━━━━━ Data to process ━━━━━

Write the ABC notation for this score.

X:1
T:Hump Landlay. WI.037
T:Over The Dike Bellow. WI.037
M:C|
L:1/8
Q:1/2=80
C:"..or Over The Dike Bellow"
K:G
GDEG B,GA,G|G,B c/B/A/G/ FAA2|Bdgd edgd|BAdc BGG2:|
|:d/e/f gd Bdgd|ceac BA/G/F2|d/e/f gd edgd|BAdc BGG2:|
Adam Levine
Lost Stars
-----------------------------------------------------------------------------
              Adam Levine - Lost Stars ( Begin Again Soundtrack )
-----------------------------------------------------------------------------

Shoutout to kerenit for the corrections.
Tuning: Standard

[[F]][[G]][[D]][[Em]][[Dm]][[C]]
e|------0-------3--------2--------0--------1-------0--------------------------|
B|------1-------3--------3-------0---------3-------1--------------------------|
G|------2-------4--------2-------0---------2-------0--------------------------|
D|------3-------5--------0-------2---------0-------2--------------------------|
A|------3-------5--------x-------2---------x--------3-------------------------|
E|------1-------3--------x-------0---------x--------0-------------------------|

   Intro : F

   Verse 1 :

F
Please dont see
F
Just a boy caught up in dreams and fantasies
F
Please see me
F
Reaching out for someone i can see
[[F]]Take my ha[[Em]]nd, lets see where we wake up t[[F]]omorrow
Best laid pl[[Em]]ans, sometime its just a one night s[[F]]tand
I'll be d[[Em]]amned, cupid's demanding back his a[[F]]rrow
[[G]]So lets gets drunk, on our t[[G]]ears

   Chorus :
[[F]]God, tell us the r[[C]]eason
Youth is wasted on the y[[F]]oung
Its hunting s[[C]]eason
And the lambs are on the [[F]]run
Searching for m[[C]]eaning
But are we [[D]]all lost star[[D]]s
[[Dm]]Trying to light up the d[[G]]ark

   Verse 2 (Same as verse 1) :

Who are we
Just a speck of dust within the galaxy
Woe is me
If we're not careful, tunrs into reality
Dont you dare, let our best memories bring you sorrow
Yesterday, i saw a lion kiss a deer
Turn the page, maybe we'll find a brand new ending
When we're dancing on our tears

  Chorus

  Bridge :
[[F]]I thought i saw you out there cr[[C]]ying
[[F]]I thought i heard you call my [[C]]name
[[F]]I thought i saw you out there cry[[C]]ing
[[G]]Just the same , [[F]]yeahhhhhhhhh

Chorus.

━━━━━

Tally how many lines of the records contain the string "lets". Reply with the number only.

2